Most people I know don't believe in objective morals and duties (they'd ask "where do they come from? how do you know what they are?"), but they don't feel they're denying their lived experiences and they don't call them illusions because they understand that they've absorbed moral values and duties from the people they grew up with and as a result of their lived experiences. They see that this explains why different cultures can have different moral values.
That’s just word games to get you back into the safety of determinism though.
It's a different definition of free will, certainly, and it replaces an incoherent definition, which is good, but why do you think there's safety in determinism? You still have to make choices, you can still make bad decisions, you're still held responsible for your choices and actions, and people still like or dislike you for who you are and what you do.

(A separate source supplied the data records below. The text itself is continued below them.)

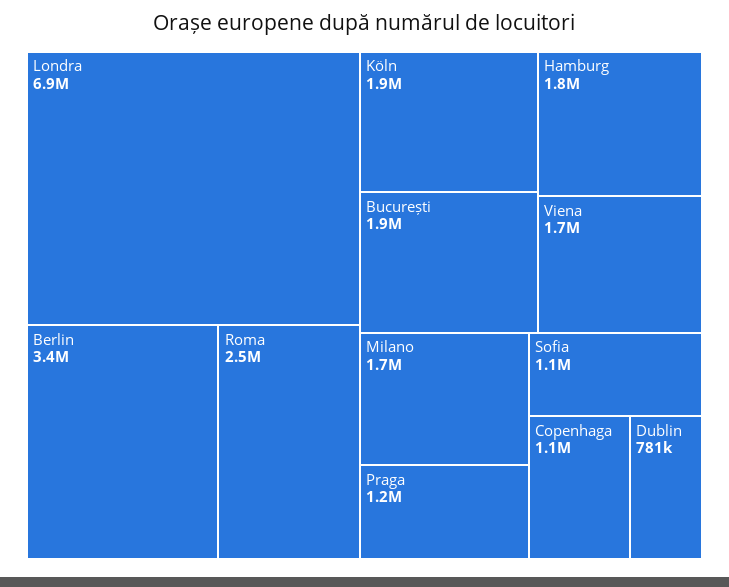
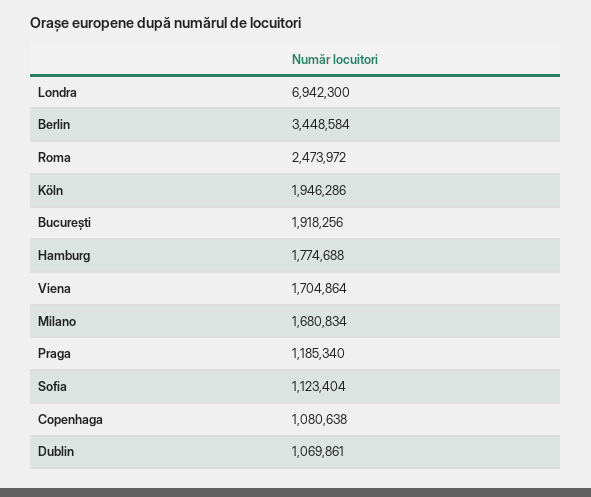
Dublin: 781000 -> 1069861

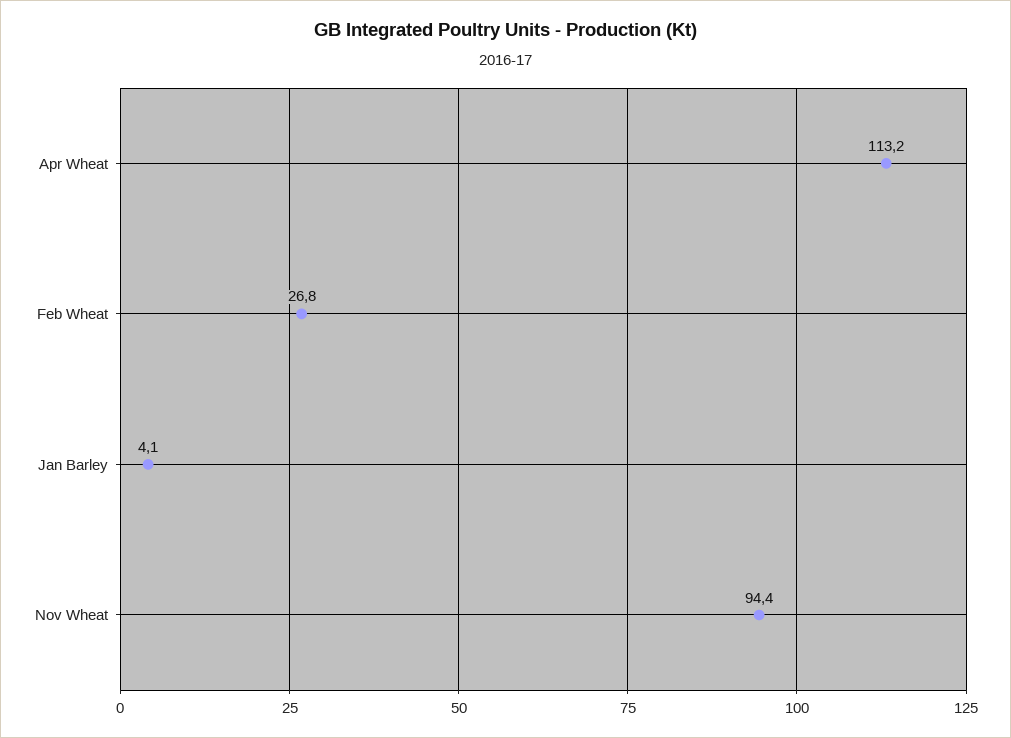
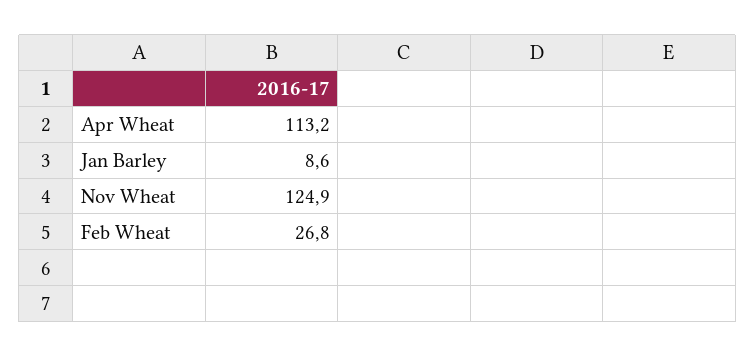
Jan Barley: 4.1 -> 8.6
Nov Wheat: 94.4 -> 124.9

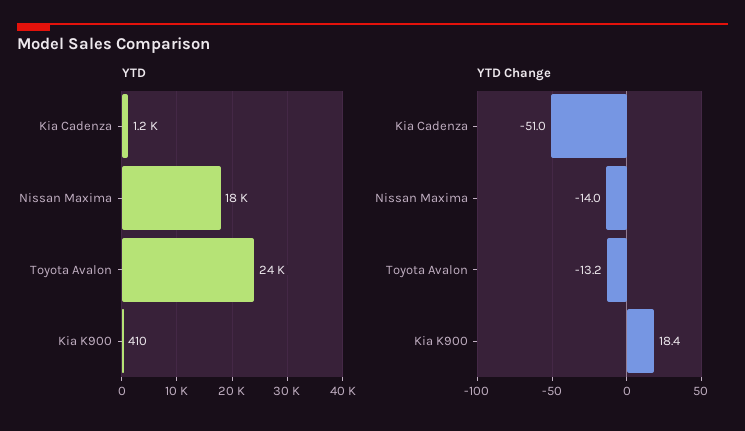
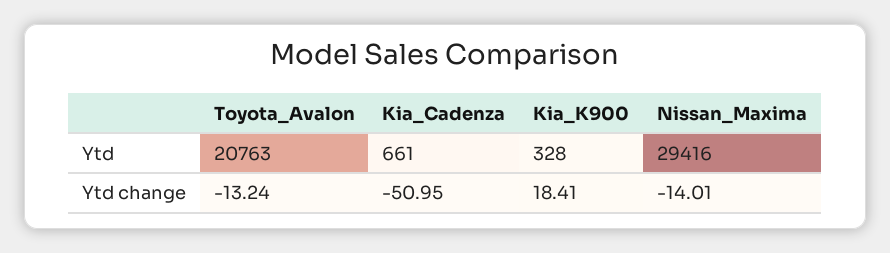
YTD, Kia Cadenza: 1200 -> 661
YTD, Nissan Maxima: 18000 -> 29416
YTD, Toyota Avalon: 24000 -> 20763
YTD, Kia K900: 410 -> 328

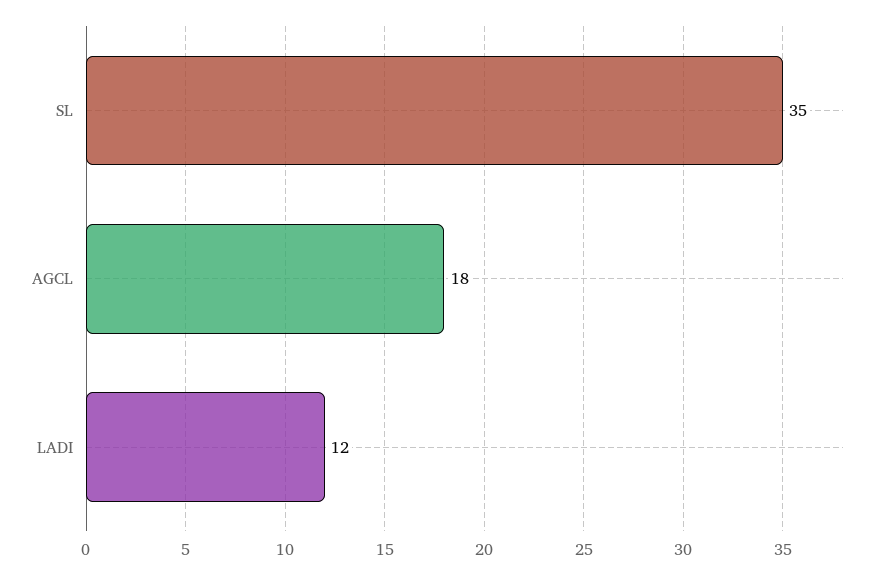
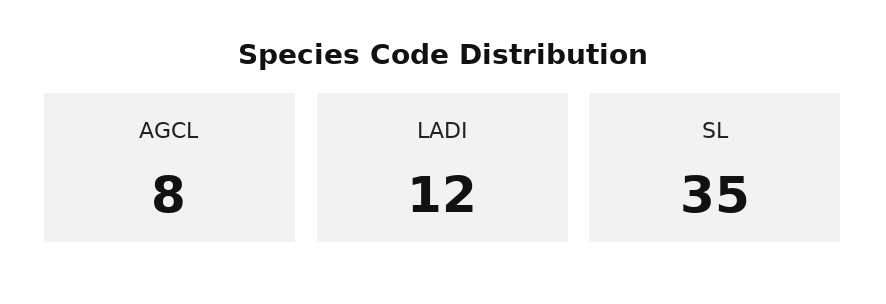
AGCL: 18 -> 8

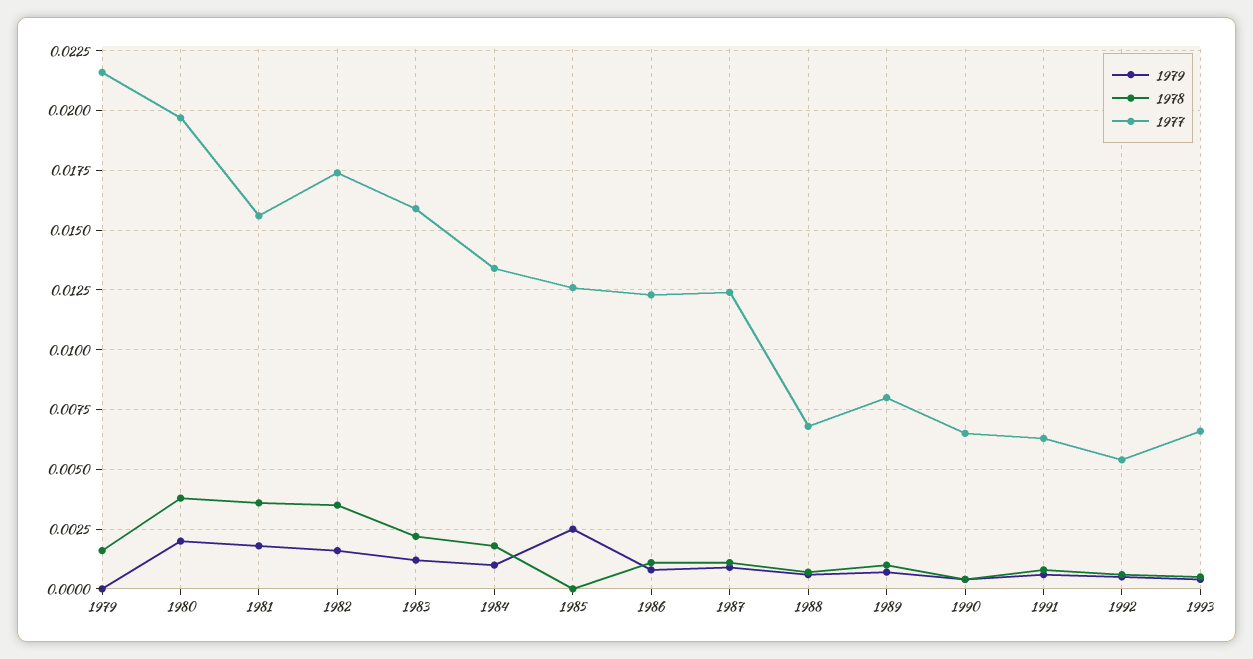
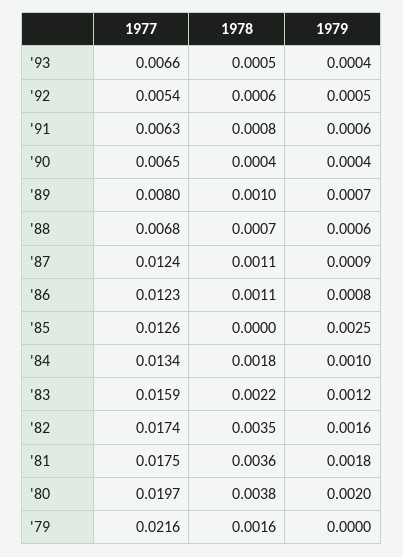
1977, 1981: 0.0155 -> 0.0175

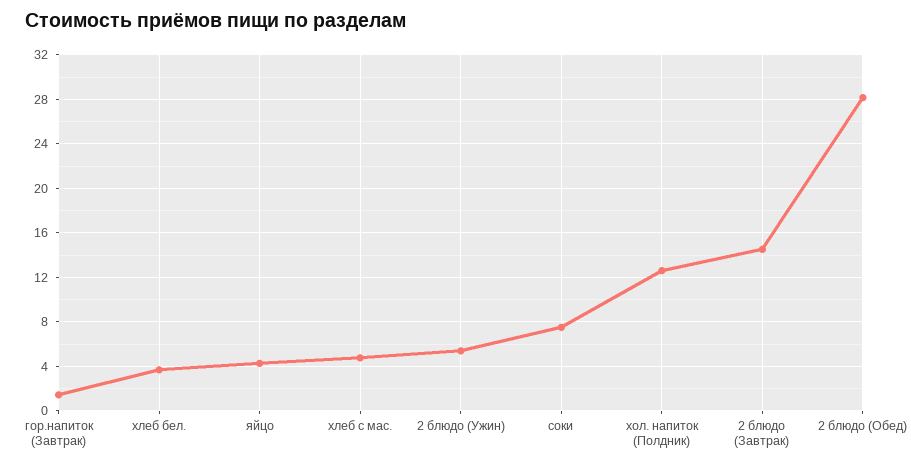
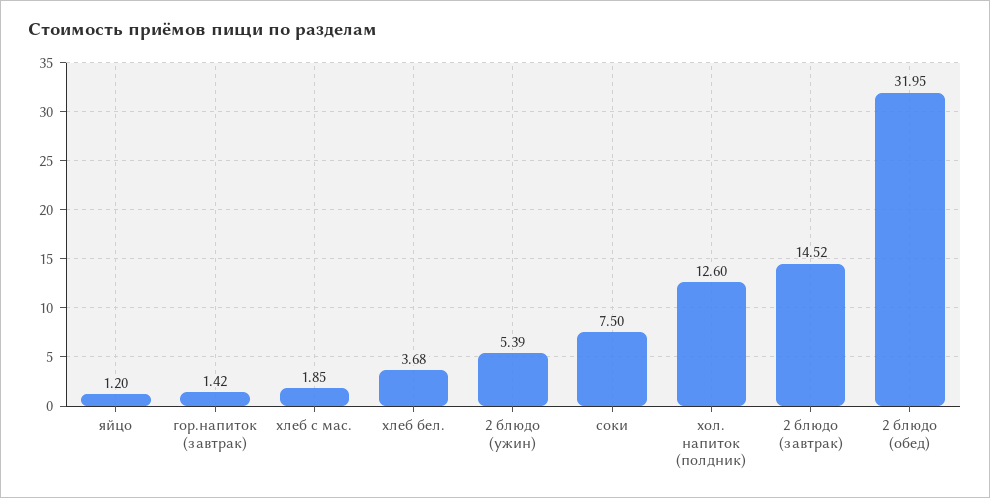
яйцо: 4 -> 1.2
хлеб с мас.: 5 -> 1.85
2 блюдо (Обед): 28 -> 31.95

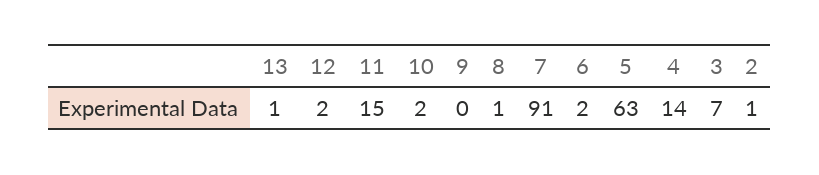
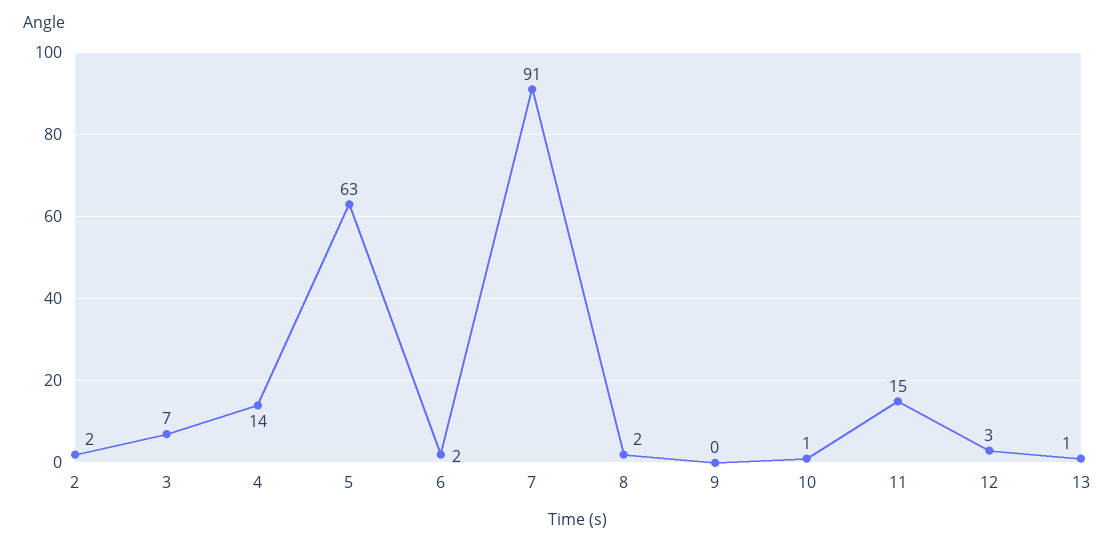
12: 2 -> 3
10: 2 -> 1
8: 1 -> 2
2: 1 -> 2

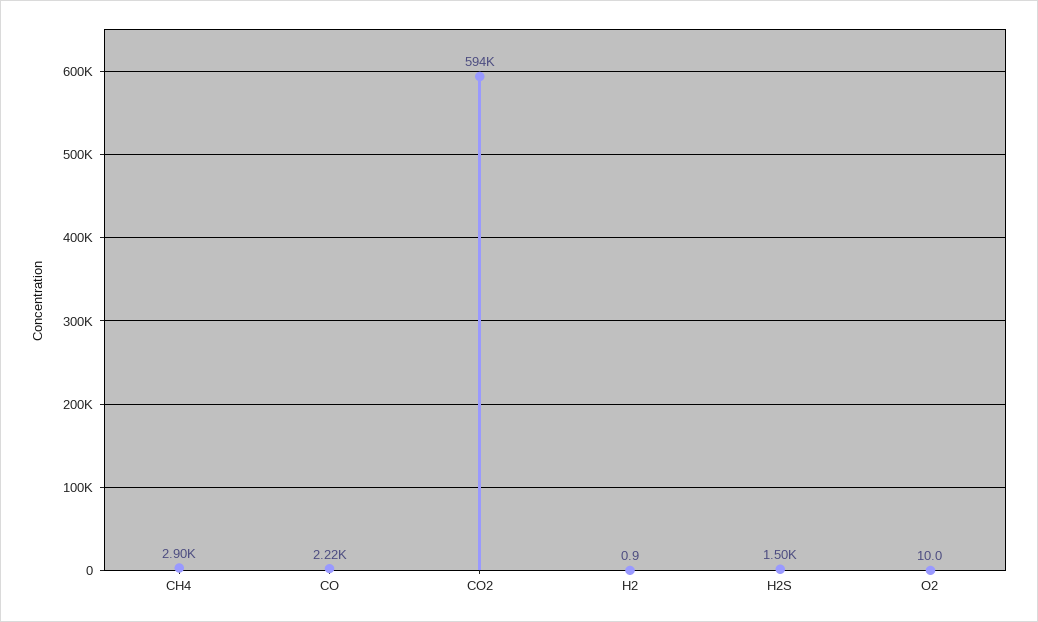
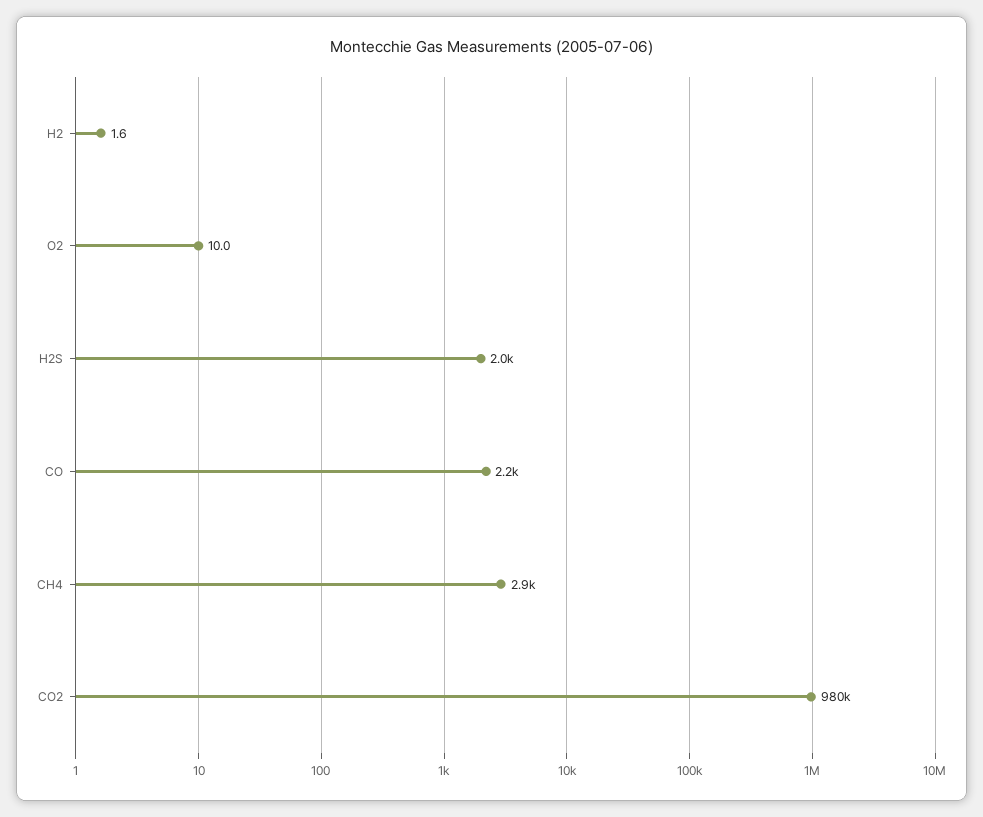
CO2: 594000 -> 980000
H2: 0.9 -> 1.6
H2S: 1500 -> 2000

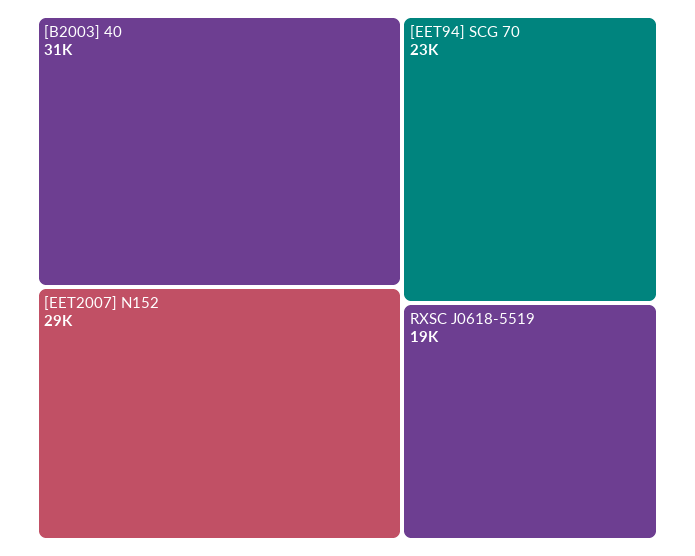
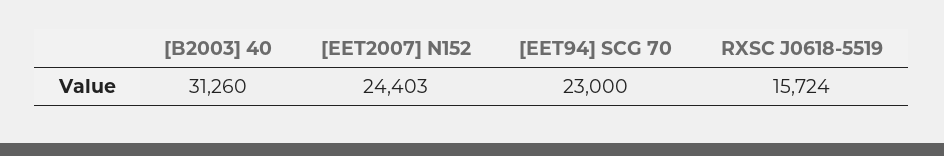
[EET2007] N152: 29000 -> 24403
RXSC J0618-5519: 19000 -> 15724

I'm undecided about the utility of compatibilism, particularly when it's used in support of moral responsibility, which does, on the face of it, seem intellectually dishonest.
You’re misunderstanding the argument again. I’ll try one last time.
Believing that your moral experiences, experiences felt as being objective, to then believe that they are illusory (therefore not objective,) that’s a denial of your own lived experience.
To restate the earlier point. The moral experience is a certain type of knowledge, immediately experienced knowledge about the world in which we live. Denying that type of knowledge as an illusion leads into denying similar types of immediately experienced knowledge as being illusory too.
Our experiences appear to be different. I don't feel my moral experience is 'objective', I feel it's personal, i.e. subjective, very noticeably largely a product of my upbringing and education, refined by my later experiences. I'm very aware that other people have their own moral values and rank the values we have in common differently from me. I don't believe my moral experiences are illusory.
I don't deny knowledge about the world obtained through experience - that's how all knowledge is obtained, I just acknowledge that not all experience accurately reflects how the world is. Whether I'm happy or sad, have regret or satisfaction, or think something is right or wrong, they're all undeniably real feelings, but the experiences that made me feel that way may not have been accurate reflections of the world.
Yes - it appears next to every post I make, under my name.